R.J. Sevin: Someplace where the hills are steep, the roads wind, and there are always deer hanging out on the side of the road, waiting to be shot and eaten. Northern California fits the bill, though there are countless other similar places. Or Toys “?” Us, where I’d take ALL of the Star Wars figures out of their packaging and mercilessly play with them, regardless of any potential future resale value, and gorge myself on push-pops from the little waist-high freezers they have near the checkout lanes.

Steven Gould: Martha’s Vineyard. Unfortunately, at the height of the season, you can’t really tell the difference between normal and the Zombie Apocalypse.

Walter Greatshell: The folks in my books are lucky enough to have access to an Ohio-class nuclear submarine, which is really the only way to escape billions of unkillable, Smurf-blue hellions.  

Matt London: My ideal zombie refuge is a mansion filled with food, hot showers, heavy artillery, and a serum that cures zombification. I mean seriously…isn’t that everybody’s?

Jamie Lackey: I’d be happiest with a fully stocked fallout shelter. The only issue is making sure that no one you lock in with you is infected. It frightens me how many people make that mistake.

Sean Bieri: My grandparents have a cabin in the woods up in northern Michigan that’d be great. Secluded, backs onto a steep hill (so only one entrance to watch), and it’s on the edge of a deep lake I could row out onto if worse came to worst.

Catherine MacLeod: A luxury penthouse. Stock it with food and weapons, lock the elevator, put the generator on the balcony.

Seanan McGuire (aka Mira Grant): Anyplace that I can get to absolutely first. Because seriously, if you don’t lock down, and lock down fast, any reasonable “hide and wait for it to blow over” spot is going to be rapidly overrun by people looking to stay alive. I’m cool with that and all, but once I have declared myself Queen of the Costco, you can wait it out in the parking lot.

Dave Palumbo: I’d imagine the ideal would be a small island with a natural fresh water supply (like a pool or lake or stream). Remote, self-sustaining, and minimal zombie locals. If you have sailing skills, load up a boat and head out for open waters.

Julia Sevin: Can I have an island? I want an island. It has to be small enough that an effective zombie-sweep would be possible with whatever crew I had available, but large enough to have a healthy population of edible mammals and a freshwater supply adequate for my survivors. It needn’t be tropical, just sufficiently temperate for shitty ad-hoc dwellings and three-season agriculture. Yeah, this is a long-term thing.

Amelia Beamer: Anything surrounded by water: an island, or a boat. Unless zombies can swim. Then I’ll return to my original plan, which is to die immediately. I’d actually like to be Patient Zero, if possible.

Paula R. Stiles: I liked the Muslim West African compound I used from “Zombieville.” You’ve got your own well, fruit trees, high walls, chickens and goats…not a bad place to ride it out.

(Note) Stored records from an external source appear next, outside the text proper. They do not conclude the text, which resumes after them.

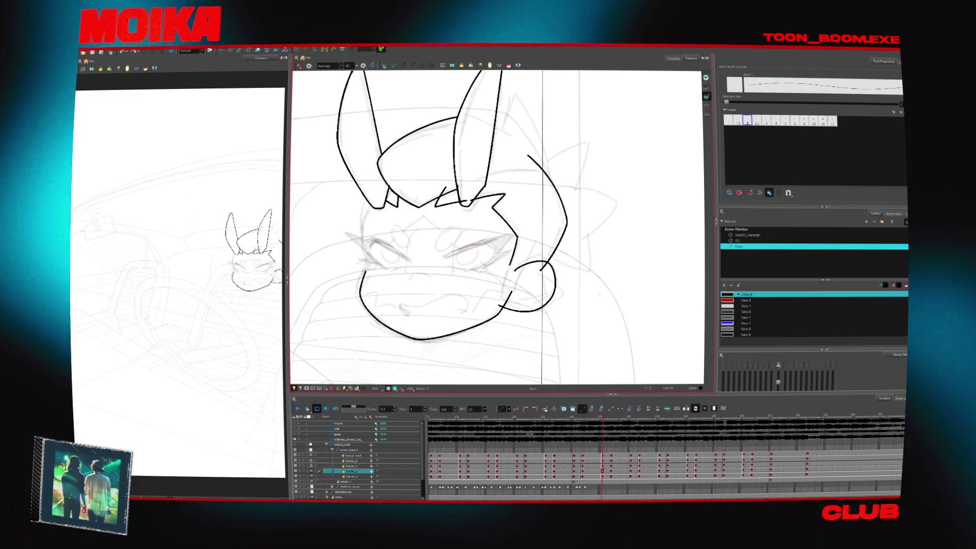
key("comma")
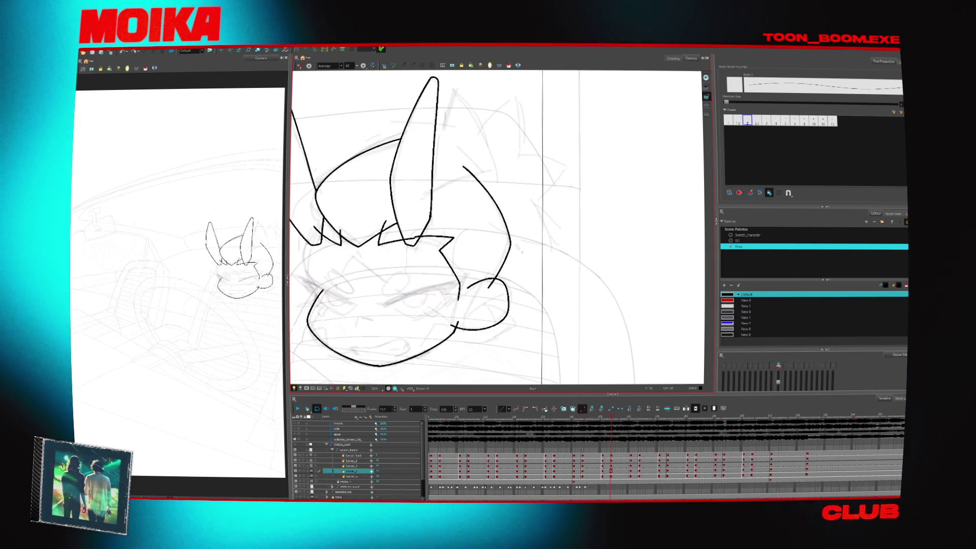
key("4")
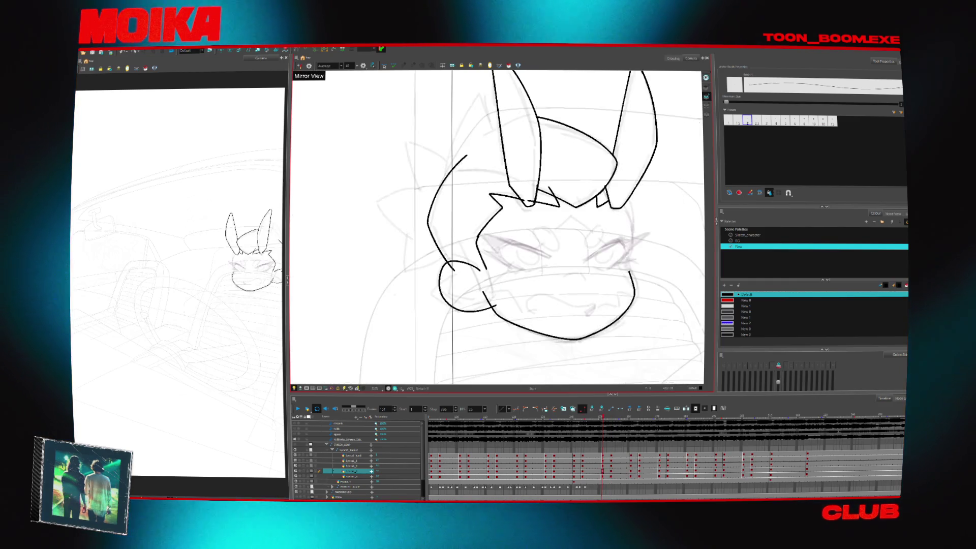
key("4")
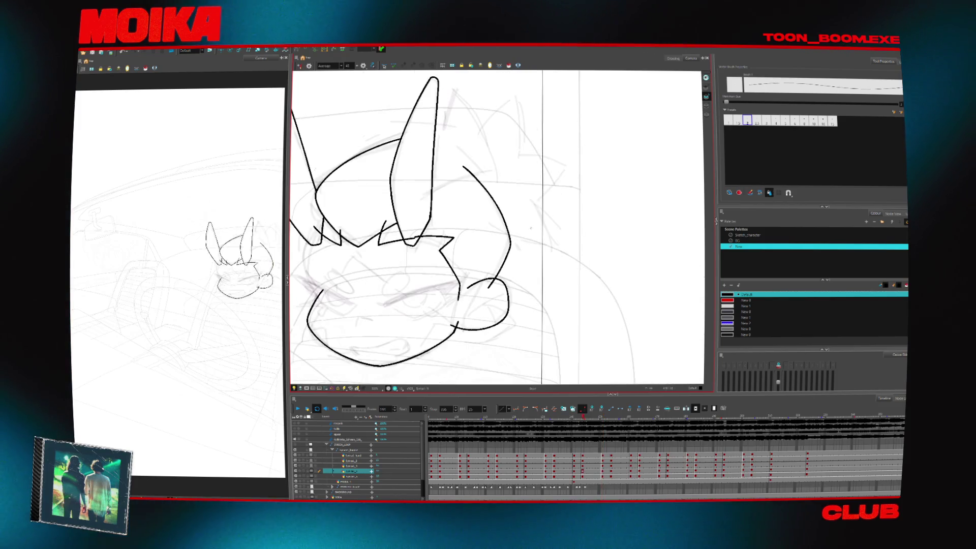
Step: Nudge the zigzag stroke near the eye and undo a long stroke extending right
left_click_drag(515, 194, 513, 207)
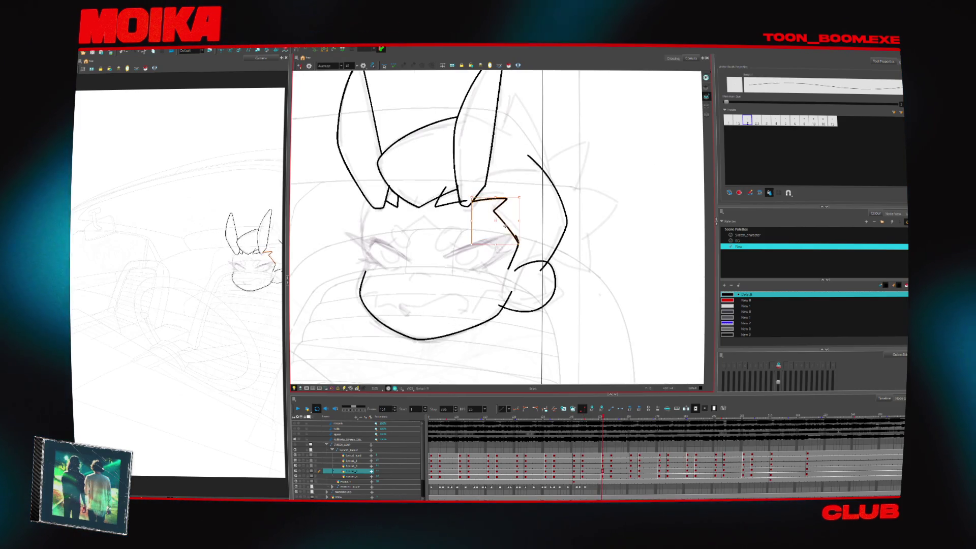
key("f")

David Moody: I live right in the centre of the U.K., and that’s a good position to start from. As soon as the Zombiepocalypse begins, I’m packing up and heading for the coast—just a couple of hours drive in pretty much every direction from home. England is an odd-shaped little country with a surprisingly long coastline and I’ve got about fifteen places identified: lighthouses, islands, hidden stately homes…. The secret’s not so much where you go, it’s how visible you are. Stay quiet and out of sight and you can survive pretty much anywhere. I know, I know…I’ve thought about this too much!

Bridget McGovern will be doing her damndest to find the Batcave the minute the “Z” word hits the airwaves.